В ту минуту, когда я уже собирался улетать, Горлица открыла глаза.
– Прощай, чужестранец столь милый и столь скучный! – сказала она. – Меня зовут Гурули, не забывай меня.
– Прекрасная Гурули, – отвечал я ей издали, – вы добры, нежны и очаровательны, я хотел бы жить и умереть подле вас; но у вас розовое оперение, я не достоин такого счастья.
Прискорбное действие моего пения не могло меня не опечалить. Увы, твердил я себе по дороге в Париж, увы! о ты, музыка, и ты, поэзия, как мало на свете сердец, вас понимающих!
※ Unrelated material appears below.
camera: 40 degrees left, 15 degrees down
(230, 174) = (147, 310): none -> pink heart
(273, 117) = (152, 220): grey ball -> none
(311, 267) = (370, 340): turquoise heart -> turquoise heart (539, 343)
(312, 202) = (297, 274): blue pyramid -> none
Погрузившись в эти мысли, я не заметил птицу, летевшую мне навстречу, и наткнулся на нее головой. Удар был столь сильным и столь неожиданным, что мы оба рухнули на вершину дерева, которое, к счастью, оказалось как раз под нами. Когда мы оба немного оправились от падения, я взглянул на незнакомца, ожидая, что он набросится на меня. Каково же было мое изумление, когда я понял, что он белого цвета; по правде говоря, голова у него была больше моей, а увенчивал ее своего рода султан, придававший незнакомцу герои-комический вид; вдобавок он горделиво задирал хвост. Впрочем, как мне показалось, он не собирался искать ссоры; мы очень учтиво раскланялись и принесли друг другу извинения, а после завели беседу. Я осмелился спросить, как его зовут и откуда он родом.
– Удивительно, – отвечал он, – что вы меня не узнаете. Вы что же, не из наших?
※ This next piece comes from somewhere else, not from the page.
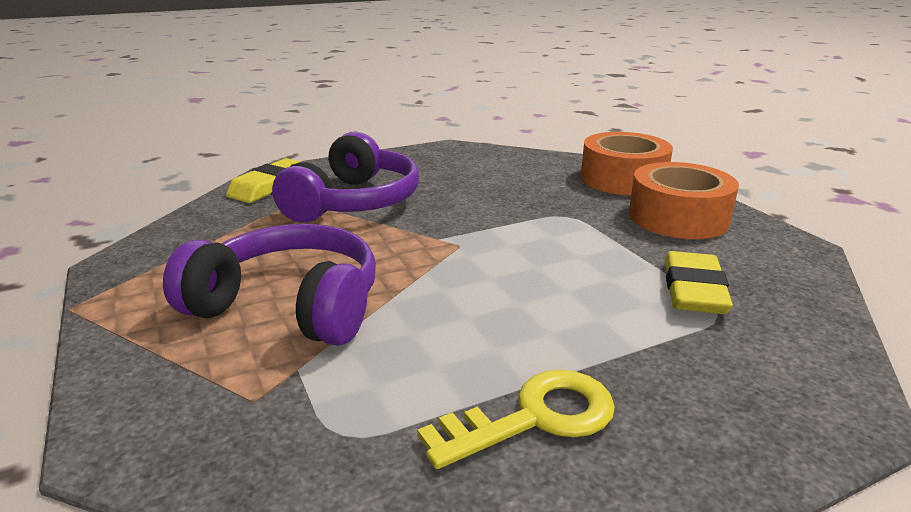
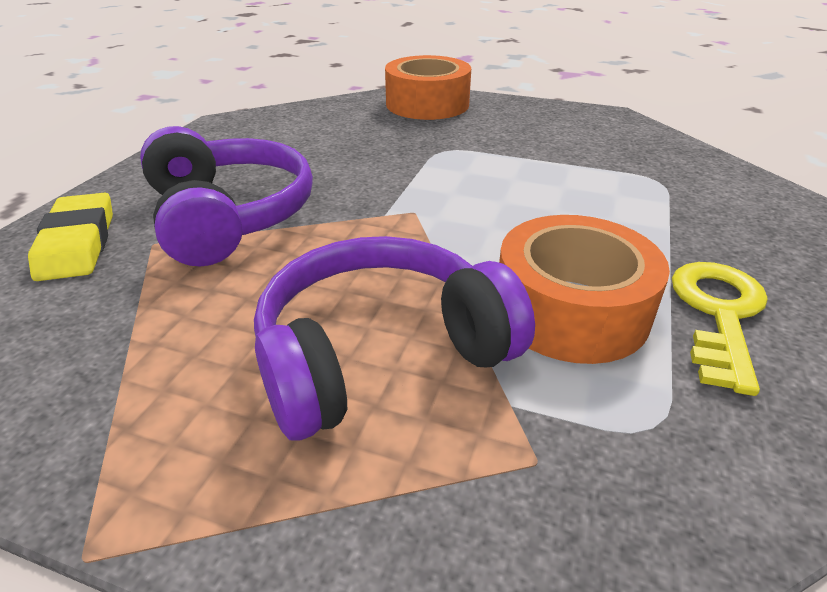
camera: 45 degrees left, 10 degrees up
(678, 217) = (517, 121): orange tape -> orange tape (570, 310)
(693, 290) = (620, 170): yellow eraser -> none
– Правду сказать, – признался я, – я сам не знаю, из каких я. Все как один меня об этом спрашивают, словно на спор.
– Вы шутите, – возразил он, – ваш наряд вам слишком к лицу, чтобы я мог не признать в вас собрата. Вы бесспорно принадлежите к той славной и почтенной корпорации, которая именуется по латыни
– Право, сударь, очень возможно, что так оно и есть, и это большая честь для меня. А что делают члены этой корпорации?
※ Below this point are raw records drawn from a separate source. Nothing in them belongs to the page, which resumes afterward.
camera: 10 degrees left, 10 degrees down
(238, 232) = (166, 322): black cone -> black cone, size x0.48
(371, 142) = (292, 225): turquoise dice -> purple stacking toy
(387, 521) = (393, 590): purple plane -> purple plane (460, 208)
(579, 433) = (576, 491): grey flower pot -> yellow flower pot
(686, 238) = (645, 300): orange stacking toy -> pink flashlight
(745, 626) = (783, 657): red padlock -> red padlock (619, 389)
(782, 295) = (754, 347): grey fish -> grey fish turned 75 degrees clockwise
– Ничего, сударь, и нам за это платят[717].
– Тогда я охотно верю, что к ней принадлежу. Но поступайте так, как если бы я к ней не принадлежал, и благоволите открыть, с кем я имею честь говорить.
– Я, – отвечал незнакомец, – великий поэт Какатоган. Я, сударь, много путешествовал, я странствовал в бесплодных пустынях и диких краях. Я сочиняю стихи уже много лет, и муза моя испытала немало бедствий. Я пел песенки при Людовике XVI, я драл глотку за Республику, я гордо воспевал Империю, я скромно восхвалял Реставрацию, даже в последнее время я сделал над собой усилие и покорился, хотя и не без труда, требованиям нынешнего безвкусного века. Мне обязана публика остроумными двустишиями, возвышенными гимнами, изящными дифирамбами, набожными элегиями, длинноволосыми драмами, кудрявыми романами, пудреными водевилями и плешивыми трагедиями[718]. Одним словом, я могу гордиться тем, что прибавил к храму Муз несколько галантных фестонов[719], несколько мрачных зубцов и несколько замысловатых арабесок. Что вам сказать? я постарел и стал академиком[720]. Но стихи сочинять не разучился: и вот как раз сейчас, перед тем как вы набили мне шишку на лбу, я обдумывал поэму из одной песни, которая займет не меньше шести страниц. Впрочем, если я могу быть вам чем-нибудь полезен, я к вашим услугам.